» **Task details**
Produce a verbatim transcript of the entries below, excluding pictures.

» **Records to use**
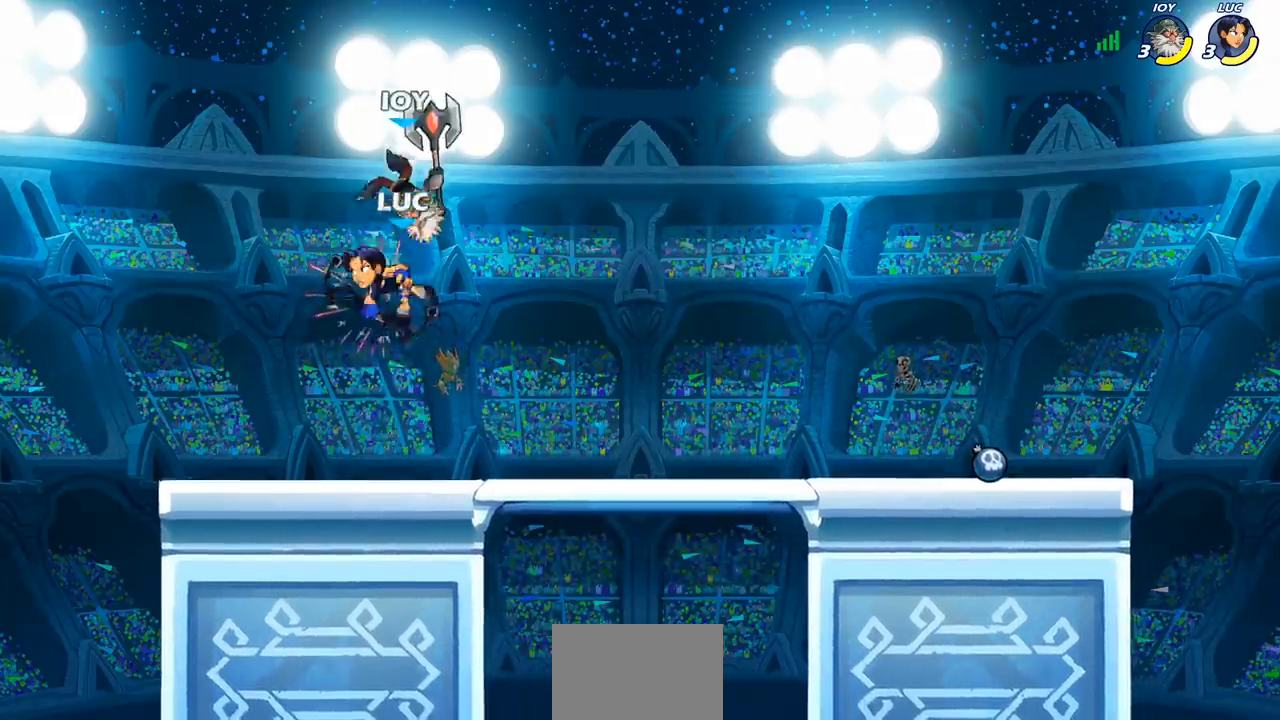
{"dt_ms": 500, "buttons": ["CROSS"], "left_stick": "right", "right_stick": "center", "events": [[167, "left_stick", "up-left"], [400, "CROSS", "down"], [417, "left_stick", "right"]]}
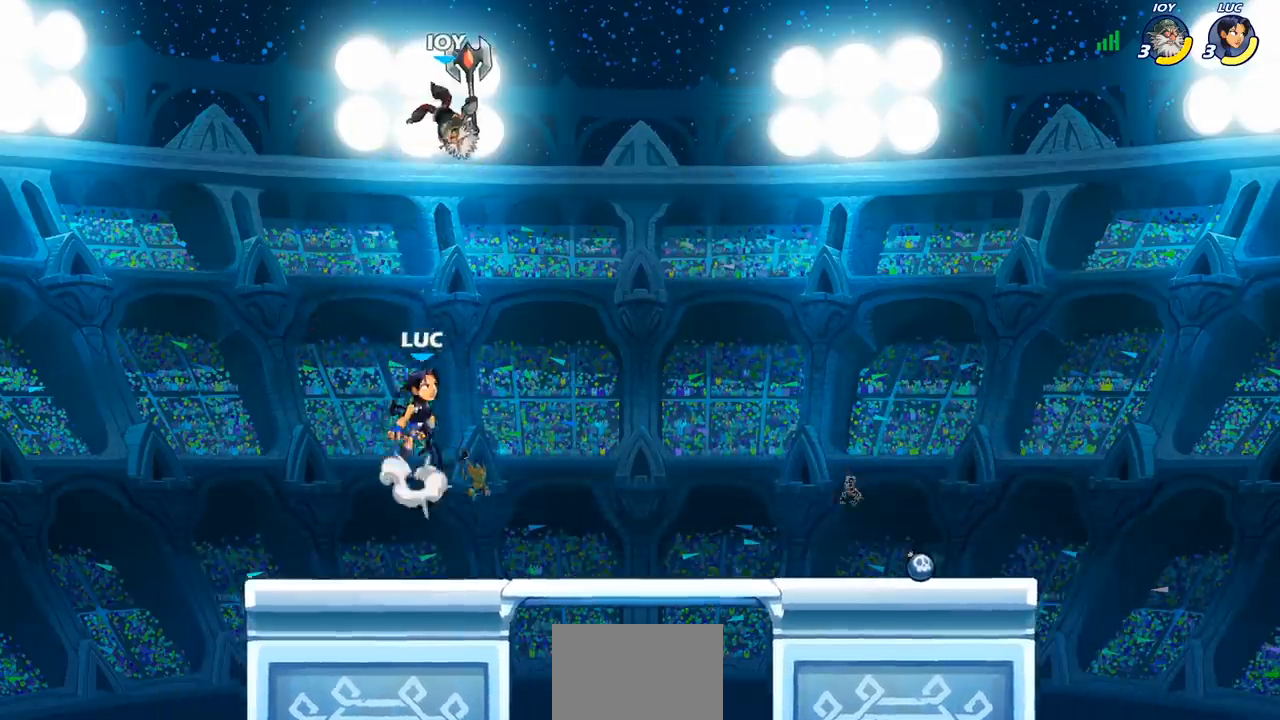
{"dt_ms": 500, "buttons": ["R2"], "left_stick": "right", "right_stick": "center", "events": [[67, "CROSS", "up"], [483, "R2", "down"]]}
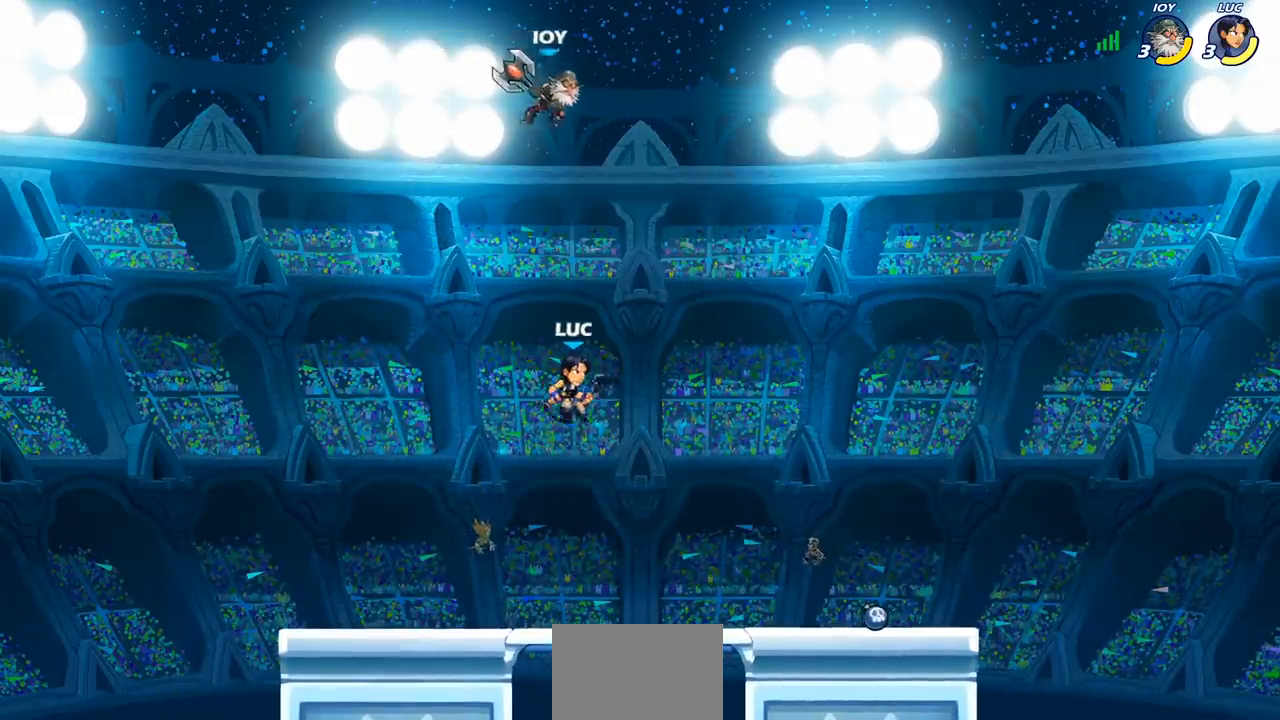
{"dt_ms": 500, "buttons": ["CIRCLE", "R2"], "left_stick": "center", "right_stick": "center", "events": [[67, "CIRCLE", "down"], [333, "left_stick", "center"]]}
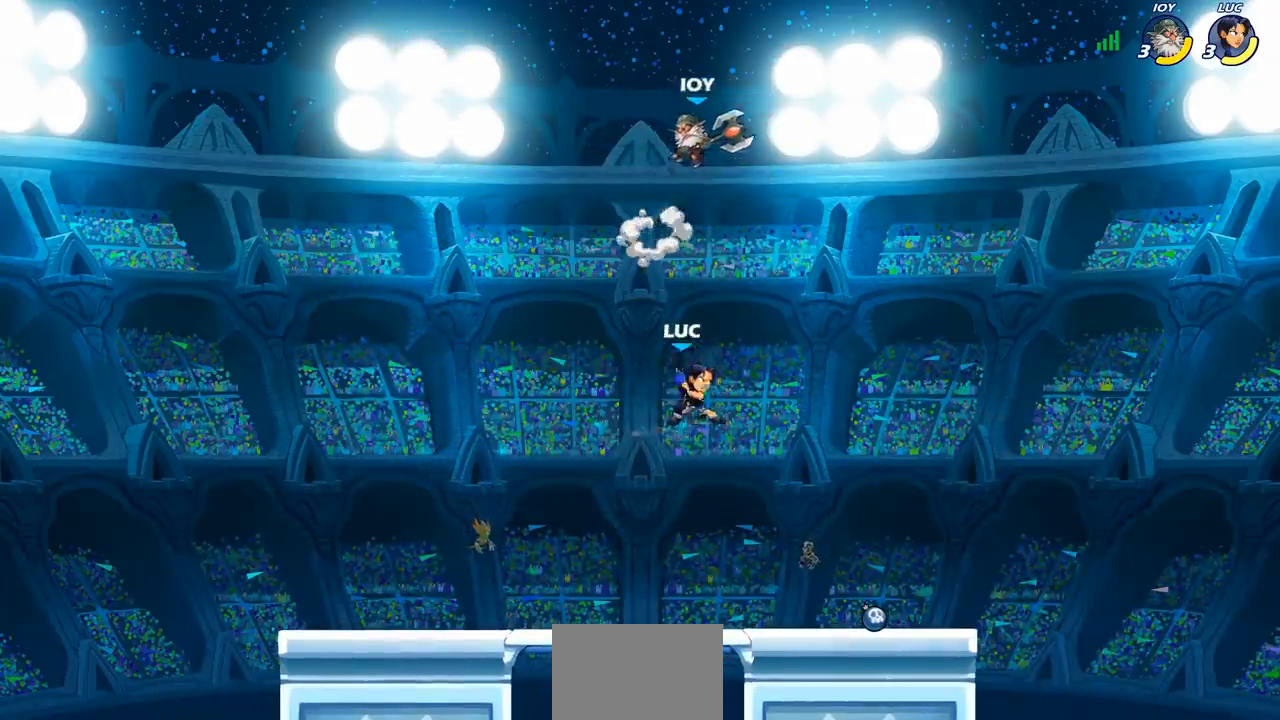
{"dt_ms": 500, "buttons": [], "left_stick": "left", "right_stick": "center", "events": [[17, "CIRCLE", "up"], [50, "R2", "up"], [317, "left_stick", "left"]]}
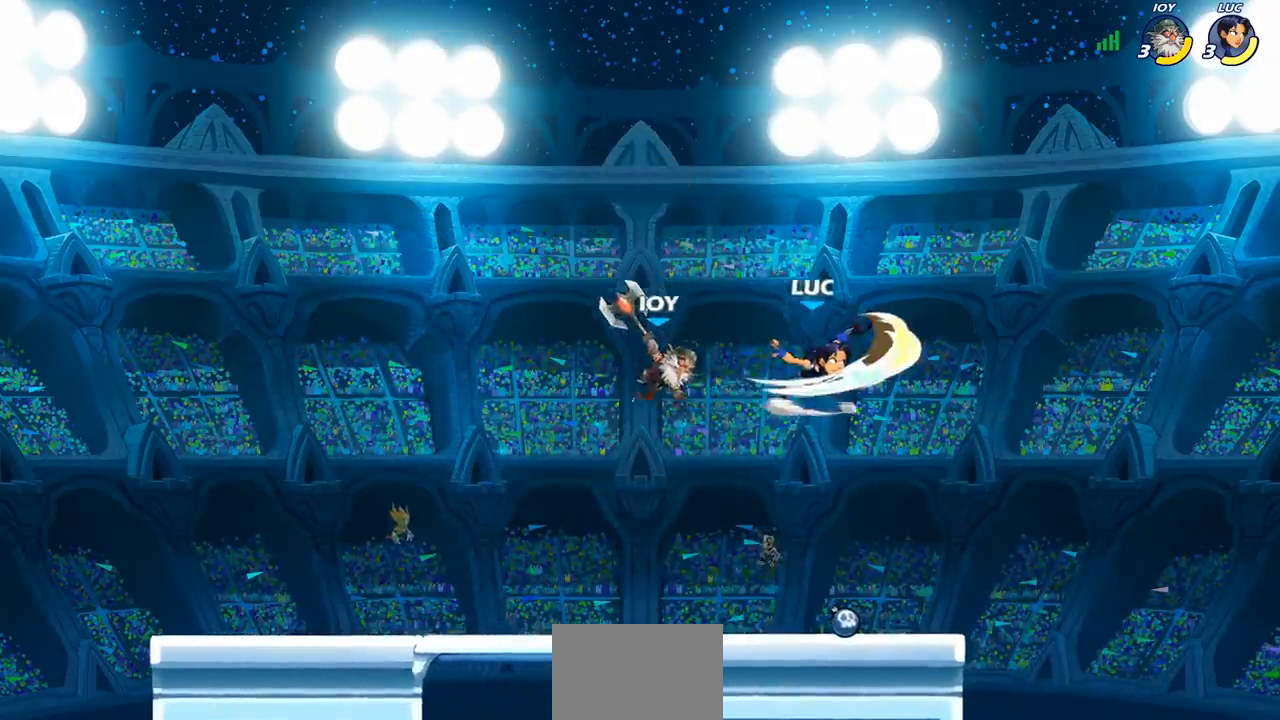
{"dt_ms": 500, "buttons": ["SQUARE"], "left_stick": "down-left", "right_stick": "center", "events": [[67, "left_stick", "center"], [350, "left_stick", "down-left"], [433, "SQUARE", "down"]]}
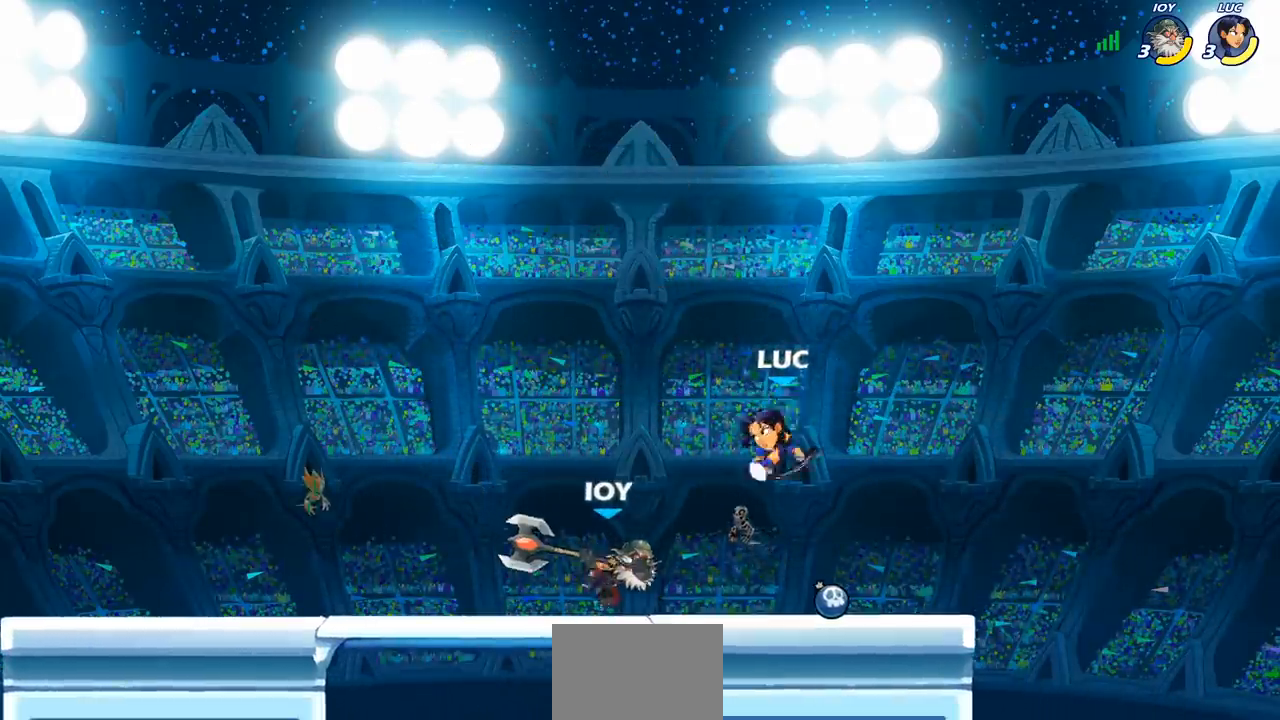
{"dt_ms": 500, "buttons": [], "left_stick": "center", "right_stick": "center", "events": [[33, "SQUARE", "up"], [50, "left_stick", "center"]]}
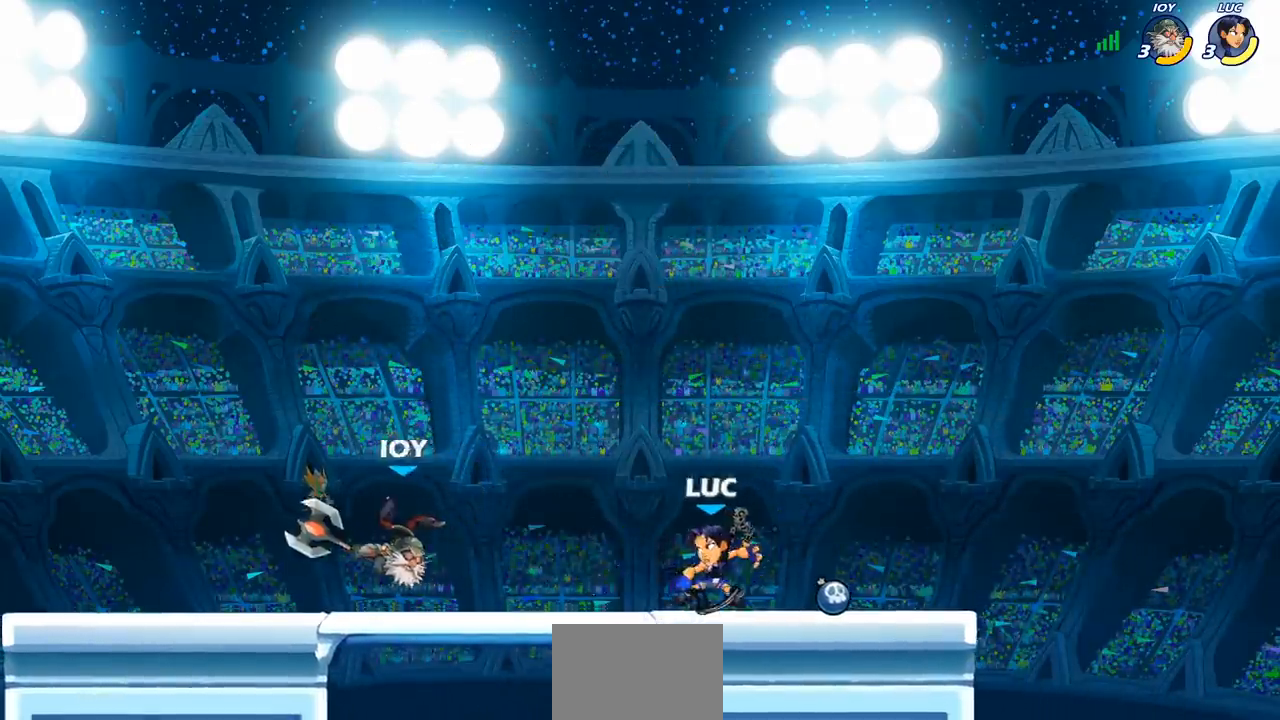
{"dt_ms": 500, "buttons": [], "left_stick": "center", "right_stick": "center", "events": [[133, "left_stick", "down"], [167, "R2", "down"], [183, "SQUARE", "down"], [217, "R2", "up"], [283, "SQUARE", "up"], [300, "left_stick", "center"]]}
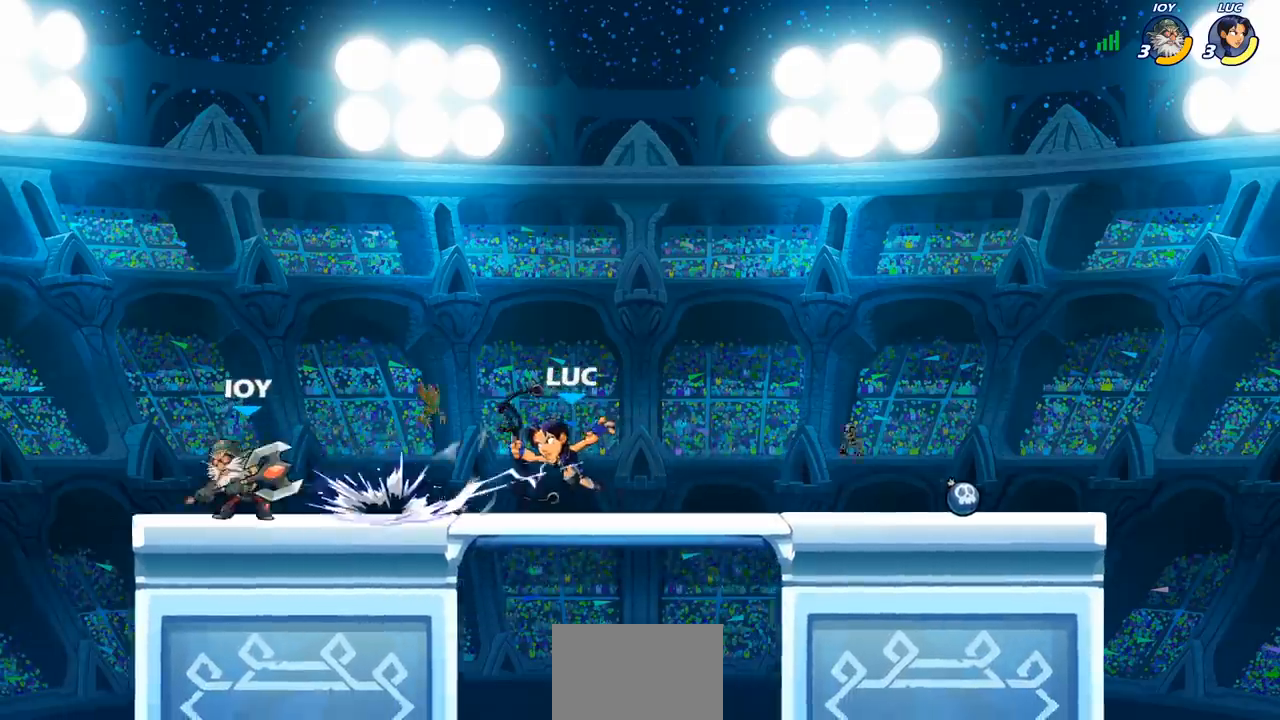
{"dt_ms": 500, "buttons": ["R2"], "left_stick": "left", "right_stick": "center", "events": [[183, "left_stick", "right"], [267, "CROSS", "down"], [317, "R2", "down"], [417, "left_stick", "up"], [433, "CROSS", "up"], [500, "left_stick", "left"]]}
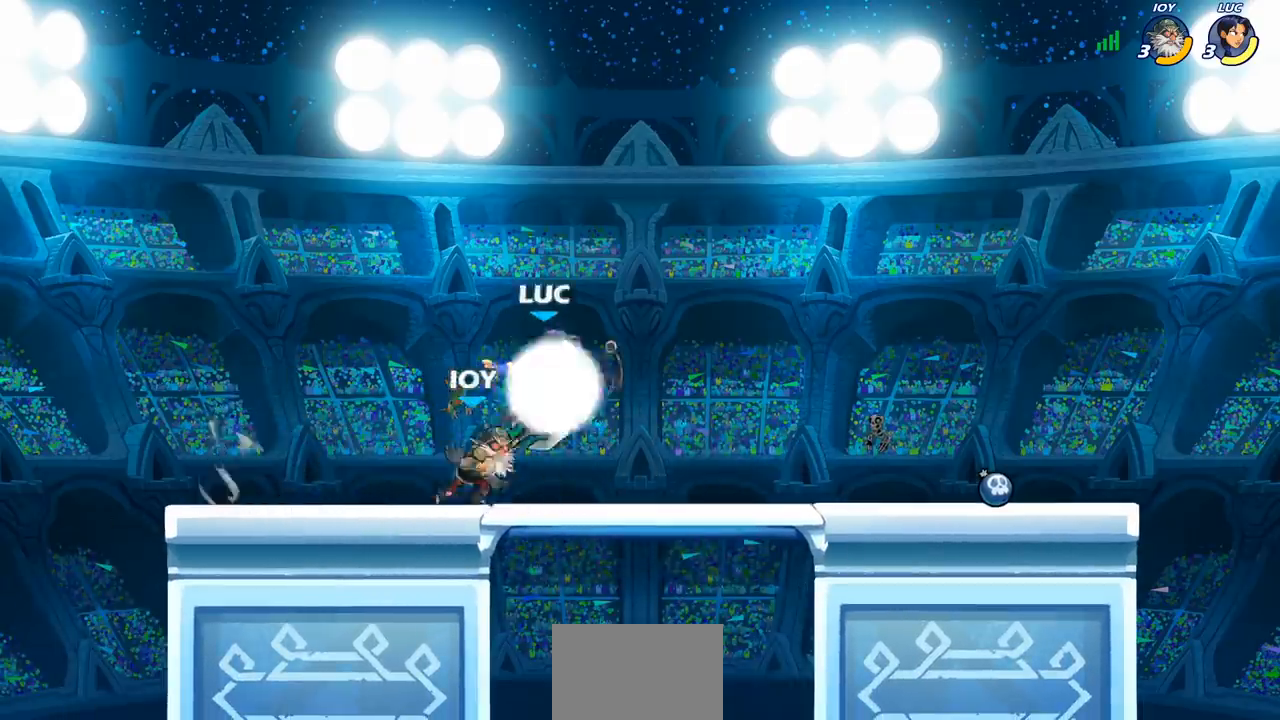
{"dt_ms": 500, "buttons": [], "left_stick": "left", "right_stick": "center", "events": [[67, "R2", "up"], [267, "left_stick", "center"], [283, "SQUARE", "down"], [400, "SQUARE", "up"], [500, "left_stick", "left"]]}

» **Problem solution**
{"dt_ms": 500, "buttons": ["CROSS"], "left_stick": "right", "right_stick": "center", "events": [[167, "left_stick", "up-left"], [400, "CROSS", "down"], [417, "left_stick", "right"]]}
{"dt_ms": 500, "buttons": ["R2"], "left_stick": "right", "right_stick": "center", "events": [[67, "CROSS", "up"], [483, "R2", "down"]]}
{"dt_ms": 500, "buttons": ["CIRCLE", "R2"], "left_stick": "center", "right_stick": "center", "events": [[67, "CIRCLE", "down"], [333, "left_stick", "center"]]}
{"dt_ms": 500, "buttons": [], "left_stick": "left", "right_stick": "center", "events": [[17, "CIRCLE", "up"], [50, "R2", "up"], [317, "left_stick", "left"]]}
{"dt_ms": 500, "buttons": ["SQUARE"], "left_stick": "down-left", "right_stick": "center", "events": [[67, "left_stick", "center"], [350, "left_stick", "down-left"], [433, "SQUARE", "down"]]}
{"dt_ms": 500, "buttons": [], "left_stick": "center", "right_stick": "center", "events": [[33, "SQUARE", "up"], [50, "left_stick", "center"]]}
{"dt_ms": 500, "buttons": [], "left_stick": "center", "right_stick": "center", "events": [[133, "left_stick", "down"], [167, "R2", "down"], [183, "SQUARE", "down"], [217, "R2", "up"], [283, "SQUARE", "up"], [300, "left_stick", "center"]]}
{"dt_ms": 500, "buttons": ["R2"], "left_stick": "left", "right_stick": "center", "events": [[183, "left_stick", "right"], [267, "CROSS", "down"], [317, "R2", "down"], [417, "left_stick", "up"], [433, "CROSS", "up"], [500, "left_stick", "left"]]}
{"dt_ms": 500, "buttons": [], "left_stick": "left", "right_stick": "center", "events": [[67, "R2", "up"], [267, "left_stick", "center"], [283, "SQUARE", "down"], [400, "SQUARE", "up"], [500, "left_stick", "left"]]}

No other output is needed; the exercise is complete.